Moving Forward with Connection and Collaboration
As uncertainty looms across our cities and towns, we find ourselves reaching out for connection and opportunities to contribute. The Urban Manufacturing Alliance has built relationships with community leaders and organizations across the country, each with their own motivations and strategies for building more equitable communities in their part of the country and world — all through the lens of manufacturing.
Our network demonstrates a collective vision of how manufacturing can be a wealth building strategy for all communities. It shows how everyone can be part of an equitable economic system by embracing place and change, by forging new relationships, and by building supportive ecosystems. UMA acknowledges that no two cities or regions are exactly the same; but that only serves to strengthen how we work together to find out what makes a place unique and to find commonality and shared vision.
Below we have shared a couple upcoming events, and information about a recent collaboration in Birmingham, AL — all of which focus on bringing different stakeholder groups together to help continue our shared mission to collaborate, connect, and lift up communities by promoting making, manufacturing, entrepreneurship, and inclusion.
Lastly we want to reinforce our appreciation and gratefulness to our community who, day-in and day-out, is doing the work to build new systems to promote wealth creation, inclusive communities, and racial equity.
In partnership,
The UMA Team
Looking ahead:
On Friday, November 6th, UMA is hosting our first Virtual Design Jam, in partnership with Design Core Detroit and the College of Creative Studies. COVID-19 has changed everything — including an awakening to how manufacturing, innovation, and technology will support our local and national health and economic recovery. The Design Jam brings together design students, professional designers, design faculty, manufacturing companies, makers, and entrepreneurs to tackle a design challenge leading to new product ideas using specific manufacturing processes, materials, and markets.

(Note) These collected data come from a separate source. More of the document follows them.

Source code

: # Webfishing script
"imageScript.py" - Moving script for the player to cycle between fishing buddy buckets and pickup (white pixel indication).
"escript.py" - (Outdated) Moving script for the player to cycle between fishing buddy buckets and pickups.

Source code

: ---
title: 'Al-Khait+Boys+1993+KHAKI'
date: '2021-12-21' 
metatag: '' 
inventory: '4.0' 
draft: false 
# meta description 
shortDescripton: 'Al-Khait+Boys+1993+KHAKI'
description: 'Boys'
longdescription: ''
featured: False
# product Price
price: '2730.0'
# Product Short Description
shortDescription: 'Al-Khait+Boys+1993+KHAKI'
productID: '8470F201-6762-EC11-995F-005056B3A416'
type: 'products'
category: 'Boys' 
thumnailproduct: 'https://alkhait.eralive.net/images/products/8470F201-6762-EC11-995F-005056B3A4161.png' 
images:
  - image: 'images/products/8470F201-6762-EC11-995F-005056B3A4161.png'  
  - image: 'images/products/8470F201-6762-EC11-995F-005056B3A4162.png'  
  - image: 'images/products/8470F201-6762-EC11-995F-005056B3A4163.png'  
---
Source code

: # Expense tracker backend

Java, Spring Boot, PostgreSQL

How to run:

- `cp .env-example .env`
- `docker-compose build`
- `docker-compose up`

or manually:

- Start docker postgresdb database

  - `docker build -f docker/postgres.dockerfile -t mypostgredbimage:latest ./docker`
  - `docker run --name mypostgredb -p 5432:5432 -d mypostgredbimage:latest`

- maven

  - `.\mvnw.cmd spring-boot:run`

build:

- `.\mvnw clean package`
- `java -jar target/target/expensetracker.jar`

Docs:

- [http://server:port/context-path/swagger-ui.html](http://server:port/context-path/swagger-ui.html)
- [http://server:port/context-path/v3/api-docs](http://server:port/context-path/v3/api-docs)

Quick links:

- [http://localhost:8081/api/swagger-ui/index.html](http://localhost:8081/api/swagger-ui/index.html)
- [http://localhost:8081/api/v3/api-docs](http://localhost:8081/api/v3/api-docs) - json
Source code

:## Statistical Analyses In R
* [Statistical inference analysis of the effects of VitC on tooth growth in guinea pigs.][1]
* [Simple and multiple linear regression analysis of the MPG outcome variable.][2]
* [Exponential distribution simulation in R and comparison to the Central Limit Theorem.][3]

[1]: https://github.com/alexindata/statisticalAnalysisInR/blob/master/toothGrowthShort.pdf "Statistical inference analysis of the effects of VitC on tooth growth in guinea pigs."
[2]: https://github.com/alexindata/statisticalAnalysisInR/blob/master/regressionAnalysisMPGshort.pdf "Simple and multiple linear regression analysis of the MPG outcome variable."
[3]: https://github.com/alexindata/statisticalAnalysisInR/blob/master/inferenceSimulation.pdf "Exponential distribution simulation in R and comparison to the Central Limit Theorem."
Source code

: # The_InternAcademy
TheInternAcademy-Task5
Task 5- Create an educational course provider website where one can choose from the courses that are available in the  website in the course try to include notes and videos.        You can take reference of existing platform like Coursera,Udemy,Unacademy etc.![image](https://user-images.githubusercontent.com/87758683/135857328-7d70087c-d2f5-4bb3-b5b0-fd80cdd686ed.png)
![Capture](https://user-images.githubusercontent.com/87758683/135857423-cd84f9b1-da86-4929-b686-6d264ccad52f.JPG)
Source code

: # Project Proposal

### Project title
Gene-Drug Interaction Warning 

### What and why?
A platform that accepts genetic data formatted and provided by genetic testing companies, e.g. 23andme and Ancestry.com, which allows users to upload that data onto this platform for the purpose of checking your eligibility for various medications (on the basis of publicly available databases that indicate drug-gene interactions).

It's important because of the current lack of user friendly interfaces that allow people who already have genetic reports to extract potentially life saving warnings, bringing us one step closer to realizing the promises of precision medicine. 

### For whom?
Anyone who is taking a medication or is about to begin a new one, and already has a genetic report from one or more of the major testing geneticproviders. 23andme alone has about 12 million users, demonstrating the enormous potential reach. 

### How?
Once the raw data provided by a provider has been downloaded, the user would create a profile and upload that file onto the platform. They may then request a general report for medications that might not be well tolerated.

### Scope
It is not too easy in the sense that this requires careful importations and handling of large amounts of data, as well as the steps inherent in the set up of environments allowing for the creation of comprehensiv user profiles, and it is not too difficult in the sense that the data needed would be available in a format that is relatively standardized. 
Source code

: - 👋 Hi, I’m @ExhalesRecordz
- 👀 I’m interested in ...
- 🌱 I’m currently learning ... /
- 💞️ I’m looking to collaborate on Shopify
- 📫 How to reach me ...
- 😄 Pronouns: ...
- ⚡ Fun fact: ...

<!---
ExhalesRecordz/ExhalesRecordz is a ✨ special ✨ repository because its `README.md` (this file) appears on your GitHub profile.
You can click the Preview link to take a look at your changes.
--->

During this interactive, virtual session, teams mix their different expertise work together to design and prototype new COVID-related solutions. Design Jams shift product innovation, which typically happens behind a few closed doors, to a collective and open space — one where all types of voices influence the process. We have a few spots left, especially for designers, makers, and manufacturers. Click here to register.
On Thursday, November 12th, the Connecting Communities webinar series (a program supported by the Federal Reserve System initiative) is hosting its next event titled: Mobilizing Public-Private Partnerships to Rebuild Regional Economies. This webinar is an opportunity to hear from members of the Next Generation Sector Partnership. The partnership operates in 18 states around the country focusing on mobilizing business leaders from a single industry sector in a shared regional economy to work with one another and with a coordinated team of public partners to strengthen their industry and their community. This session will feature three Next Gen Sector Partnerships, based in Chicago, El Paso, and Northern Colorado. Each are examples of how activating local manufacturing business leaders to tackle shared challenges can have a dramatic impact on the overall resiliency of an industry and its community’s mid-sized manufacturers. Click here to register.
Looking back:
In September and October, UMA partnered with Nest to convene members of the Birmingham, AL maker community and their supporters in two workshops to discuss the process of creating a Local Brand Initiative (LBI). Bridgeway Capital’s Creative Business Accelerator, Made in Baltimore, Made in NYC, and Made in DC (all members of our LBI Community of Practice) provided their insight and expertise to the Birmingham community. Discussions covered the ways in which Local Brands can expand on individual maker brands, how a regional economy can be made more resilient and robust by promoting small businesses alongside large employers, as well as the process of building a manufacturer-focused entrepreneurial ecosystem.